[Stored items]
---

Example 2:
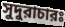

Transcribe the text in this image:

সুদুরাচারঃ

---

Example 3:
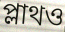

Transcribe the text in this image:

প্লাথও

### Task instructions
The records above should be written out in full and unchanged, except that pictures are dropped.

### Task result
---

Example 2:

Transcribe the text in this image:

সুদুরাচারঃ

---

Example 3:

Transcribe the text in this image:

প্লাথও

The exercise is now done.